Open a regedit session on you OBI machine as per Fig. 3 below:
Fig 3: Regedit in Windows
Now add a new Key in My Computer -> HKEY_LOCAL_MACHINE -> SOFTWARE -> ORACLE registry
Call the new Key “IIS Proxy Adapter”
Fig. 4: New key in the Registry
Then add three new String Values in the key created and assign values as shown below
Fig. 5: New values for the new registry key
All done? Good! That is all on the proxy side.
Now it's time to configure IIS.
2. IIS Configuration
a. Create a Virtual Directory in IIS instance
First of all create a Virtual Directory in the IIS. This should run BI Publisher application and runs analytics application and navigate to the website that stores analytics Virtual Directory. When prompted, specify the path to the oproxy folder.
Also assign the Read/Run/Execute permisions for the new Virtual Directory as per following figure:
Fig. 6: Permissions for the new Virtual Directory
b. Configure a ISAPI Filter for IIS Website
The next step is to add an ISAPI filter as follows:
Right-click on the Website storing oproxy Virtual Directory then Properties -> ISAPI Filters -> Add and specify the name (oproxy) and the path to the oracle_proxy.dll file (e.g. E:\OracleBI\oproxy\oracle_proxy.dll)

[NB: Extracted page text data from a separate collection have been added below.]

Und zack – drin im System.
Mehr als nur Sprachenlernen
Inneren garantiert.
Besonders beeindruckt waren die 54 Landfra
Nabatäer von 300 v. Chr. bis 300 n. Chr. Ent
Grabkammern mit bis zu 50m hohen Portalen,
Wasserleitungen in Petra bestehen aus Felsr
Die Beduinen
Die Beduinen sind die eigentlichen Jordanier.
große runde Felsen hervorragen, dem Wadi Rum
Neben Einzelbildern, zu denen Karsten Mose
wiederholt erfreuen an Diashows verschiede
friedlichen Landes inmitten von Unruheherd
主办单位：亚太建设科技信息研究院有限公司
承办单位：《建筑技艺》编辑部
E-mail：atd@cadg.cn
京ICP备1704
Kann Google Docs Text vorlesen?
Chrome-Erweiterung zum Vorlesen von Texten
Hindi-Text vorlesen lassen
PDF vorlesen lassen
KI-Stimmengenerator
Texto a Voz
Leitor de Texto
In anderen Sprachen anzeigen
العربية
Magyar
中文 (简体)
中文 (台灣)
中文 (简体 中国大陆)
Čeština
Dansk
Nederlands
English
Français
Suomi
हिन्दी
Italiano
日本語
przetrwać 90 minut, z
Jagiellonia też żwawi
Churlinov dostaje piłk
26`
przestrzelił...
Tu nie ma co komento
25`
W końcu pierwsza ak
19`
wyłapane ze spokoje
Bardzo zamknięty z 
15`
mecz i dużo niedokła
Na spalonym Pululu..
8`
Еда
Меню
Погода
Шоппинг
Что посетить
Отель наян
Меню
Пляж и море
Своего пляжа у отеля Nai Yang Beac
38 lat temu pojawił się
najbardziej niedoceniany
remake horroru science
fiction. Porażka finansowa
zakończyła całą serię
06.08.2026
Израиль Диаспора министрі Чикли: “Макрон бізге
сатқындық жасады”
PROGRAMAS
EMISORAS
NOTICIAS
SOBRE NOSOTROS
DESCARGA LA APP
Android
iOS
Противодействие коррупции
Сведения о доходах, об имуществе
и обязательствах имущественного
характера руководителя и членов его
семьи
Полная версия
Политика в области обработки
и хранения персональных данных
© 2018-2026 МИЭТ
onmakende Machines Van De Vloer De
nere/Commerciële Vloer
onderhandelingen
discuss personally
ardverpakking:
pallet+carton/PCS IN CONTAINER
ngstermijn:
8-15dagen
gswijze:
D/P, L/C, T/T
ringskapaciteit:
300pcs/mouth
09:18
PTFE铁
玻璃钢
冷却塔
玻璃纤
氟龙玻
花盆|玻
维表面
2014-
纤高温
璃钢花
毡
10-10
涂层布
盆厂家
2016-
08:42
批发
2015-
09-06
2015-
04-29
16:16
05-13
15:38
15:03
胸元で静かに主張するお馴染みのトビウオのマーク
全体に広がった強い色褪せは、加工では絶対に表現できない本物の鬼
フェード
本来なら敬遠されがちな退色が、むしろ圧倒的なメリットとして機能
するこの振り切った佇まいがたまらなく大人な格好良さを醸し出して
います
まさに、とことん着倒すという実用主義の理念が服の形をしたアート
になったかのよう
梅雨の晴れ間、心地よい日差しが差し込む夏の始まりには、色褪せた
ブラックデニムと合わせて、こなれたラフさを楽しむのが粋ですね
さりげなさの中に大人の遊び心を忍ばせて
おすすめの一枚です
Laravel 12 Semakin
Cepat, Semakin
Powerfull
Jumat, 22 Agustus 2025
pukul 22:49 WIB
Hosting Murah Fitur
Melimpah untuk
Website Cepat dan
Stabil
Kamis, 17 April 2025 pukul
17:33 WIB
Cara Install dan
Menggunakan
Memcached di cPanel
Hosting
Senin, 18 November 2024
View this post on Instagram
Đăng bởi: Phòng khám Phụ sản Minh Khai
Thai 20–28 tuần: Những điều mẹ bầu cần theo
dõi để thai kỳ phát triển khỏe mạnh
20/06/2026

Fig. 7: Creation of the ISAPI Filter
c. Configure a Web Service Extension in IIS
The final step is to configure a Web Service Extension.
NOTE: This step is not mentioned in any documentation, but trust us - it is necessary! In the IIS instance go to Web Service Extensions, then click on Add new Web Service Extension.

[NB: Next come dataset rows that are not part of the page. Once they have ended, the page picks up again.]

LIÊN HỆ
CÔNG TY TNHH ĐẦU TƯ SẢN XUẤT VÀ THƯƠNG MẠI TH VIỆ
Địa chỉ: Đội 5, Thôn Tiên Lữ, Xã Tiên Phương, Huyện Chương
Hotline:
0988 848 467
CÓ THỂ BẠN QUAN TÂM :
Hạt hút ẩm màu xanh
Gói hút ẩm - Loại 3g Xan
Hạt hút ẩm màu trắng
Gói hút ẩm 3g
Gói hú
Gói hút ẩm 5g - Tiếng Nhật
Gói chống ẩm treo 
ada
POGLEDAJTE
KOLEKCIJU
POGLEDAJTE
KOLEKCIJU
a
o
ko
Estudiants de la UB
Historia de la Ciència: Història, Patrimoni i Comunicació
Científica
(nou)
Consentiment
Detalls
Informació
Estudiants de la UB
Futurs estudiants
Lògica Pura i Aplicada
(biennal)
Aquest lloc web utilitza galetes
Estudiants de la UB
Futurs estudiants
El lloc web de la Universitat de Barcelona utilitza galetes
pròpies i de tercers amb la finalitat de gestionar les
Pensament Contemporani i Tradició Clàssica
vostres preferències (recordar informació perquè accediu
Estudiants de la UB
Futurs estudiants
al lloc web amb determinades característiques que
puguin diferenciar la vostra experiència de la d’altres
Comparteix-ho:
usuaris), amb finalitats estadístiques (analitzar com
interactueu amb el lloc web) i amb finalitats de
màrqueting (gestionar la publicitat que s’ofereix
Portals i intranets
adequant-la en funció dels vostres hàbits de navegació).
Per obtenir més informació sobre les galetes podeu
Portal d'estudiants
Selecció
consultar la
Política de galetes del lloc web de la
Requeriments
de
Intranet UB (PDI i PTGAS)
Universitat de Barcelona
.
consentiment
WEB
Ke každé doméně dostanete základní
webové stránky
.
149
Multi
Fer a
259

Fig. 8: Web Service Extension workspace
Now specify the extension name (oproxy) and the required files (E:\OracleBI\oproxy\oracle_proxy.dll). Make sure to check the “Set extention status to Allowed”
Now it’s time to test if all the steps were properly implemented.

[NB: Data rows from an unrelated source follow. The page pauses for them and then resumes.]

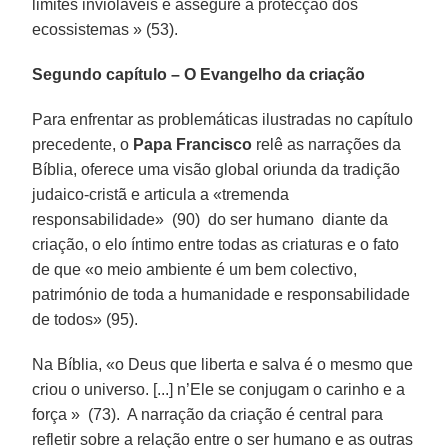
limites invioláveis e assegure a protecção dos
ecossistemas » (53).
Segundo capítulo – O Evangelho da criação
Para enfrentar as problemáticas ilustradas no capítulo
precedente, o
Papa Francisco
relê as narrações da
Bíblia, oferece uma visão global oriunda da tradição
judaico-cristã e articula a «tremenda
responsabilidade» (90) do ser humano diante da
criação, o elo íntimo entre todas as criaturas e o fato
de que «o meio ambiente é um bem colectivo,
património de toda a humanidade e responsabilidade
de todos» (95).
Na Bíblia, «o Deus que liberta e salva é o mesmo que
criou o universo. [...] n’Ele se conjugam o carinho e a
força » (73). A narração da criação é central para
refletir sobre a relação entre o ser humano e as outras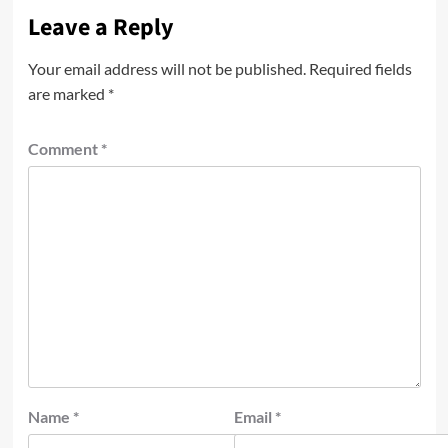
Leave a Reply
Your email address will not be published.
Required fields
are marked
*
Comment
*
Name
*
Email
*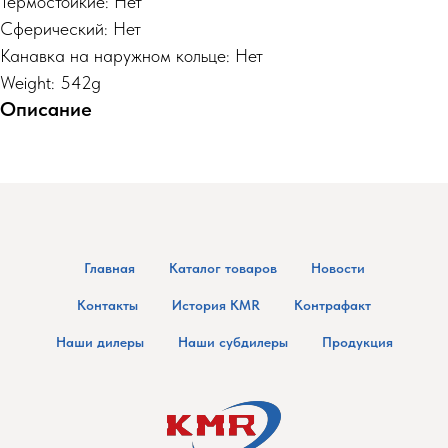
Термостойкие: Нет
Сферический: Нет
Канавка на наружном кольце: Нет
Weight: 542g
Описание
Главная
Каталог товаров
Новости
Контакты
История KMR
Контрафакт
Наши дилеры
Наши субдилеры
Продукция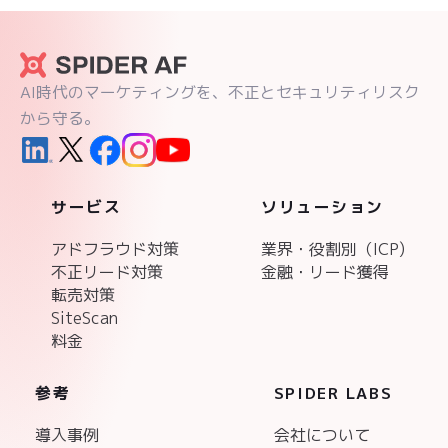
AI時代のマーケティングを、不正とセキュリティリスク
から守る。
サービス
ソリューション
アドフラウド対策
業界・役割別（ICP)
不正リード対策
金融・リード獲得
転売対策
SiteScan
料金
参考
SPIDER LABS
導入事例
会社について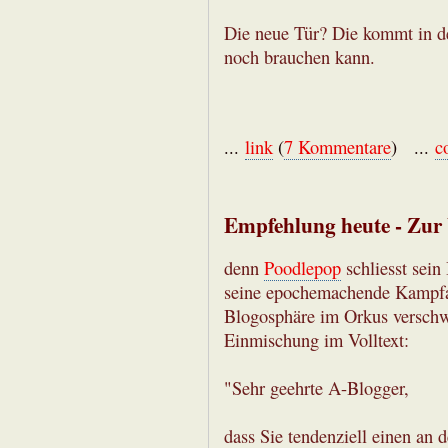
Die neue Tür? Die kommt in de
noch brauchen kann.
...
link
(
7 Kommentare
) ...
c
Empfehlung heute - Zur
denn
Poodlepop
schliesst sei
seine epochemachende Kampfan
Blogosphäre im Orkus verschw
Einmischung im Volltext:
"Sehr geehrte A-Blogger,
dass Sie tendenziell einen an 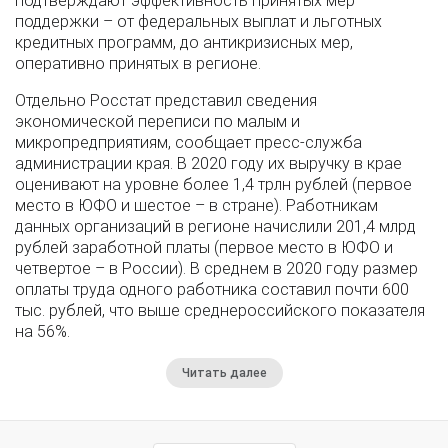
подтверждают эффективность принятых мер
поддержки – от федеральных выплат и льготных
кредитных программ, до антикризисных мер,
оперативно принятых в регионе.
Отдельно Росстат представил сведения
экономической переписи по малым и
микропредприятиям, сообщает пресс-служба
администрации края. В 2020 году их выручку в крае
оценивают на уровне более 1,4 трлн рублей (первое
место в ЮФО и шестое – в стране). Работникам
данных организаций в регионе начислили 201,4 млрд
рублей заработной платы (первое место в ЮФО и
четвертое – в России). В среднем в 2020 году размер
оплаты труда одного работника составил почти 600
тыс. рублей, что выше среднероссийского показателя
на 56%.
Читать далее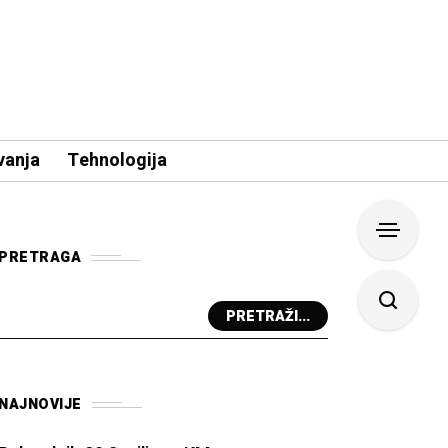
vanja
Tehnologija
PRETRAGA
PRETRAŽI...
NAJNOVIJE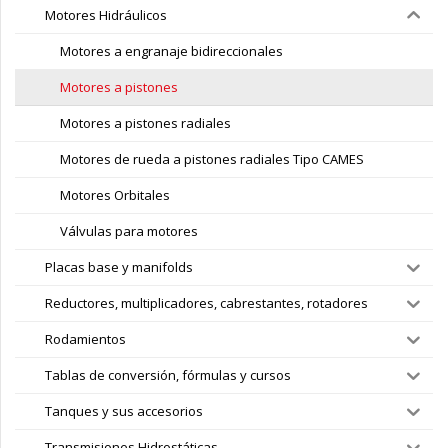
Motores Hidráulicos
Motores a engranaje bidireccionales
Motores a pistones
Motores a pistones radiales
Motores de rueda a pistones radiales Tipo CAMES
Motores Orbitales
Válvulas para motores
Placas base y manifolds
Reductores, multiplicadores, cabrestantes, rotadores
Rodamientos
Tablas de conversión, fórmulas y cursos
Tanques y sus accesorios
Transmisiones Hidrostáticas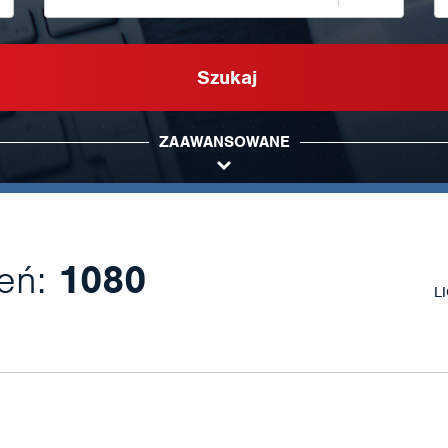
Szukaj
ZAAWANSOWANE
zeń:
1080
L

Restart your IIS instante. After restarting make sure oproxy ISAPI Filter is running (green arrow pointing up). If it is not running, another IIS restart may be needed
Fig. 9: Checking the filter status
Try the following link and make sure the requested website opens: http://NQhost/xmlpserver/login.jsp (it should open a BI Publisher login website without redirecting to port 9704)
Fig. 10: BI Publisher login page
Now let’s test BI Publisher access from OBI environment as per following figure:
If all steps have been followed properly, the automated login process should provide access to BI Publisher by passing the login page as follows:
As stated earlier, this is one of the many possible ways to implement BI Publisher on IIS. We chose this one as it's industry-standard, widely used and proven. Also, the main principles of the process described above can be replicated for any OC4J native apps to be deployed on IIS - which definitely simplify a configurator's life in environments where IIS is the only web application platform and using OC4J directly is not an option.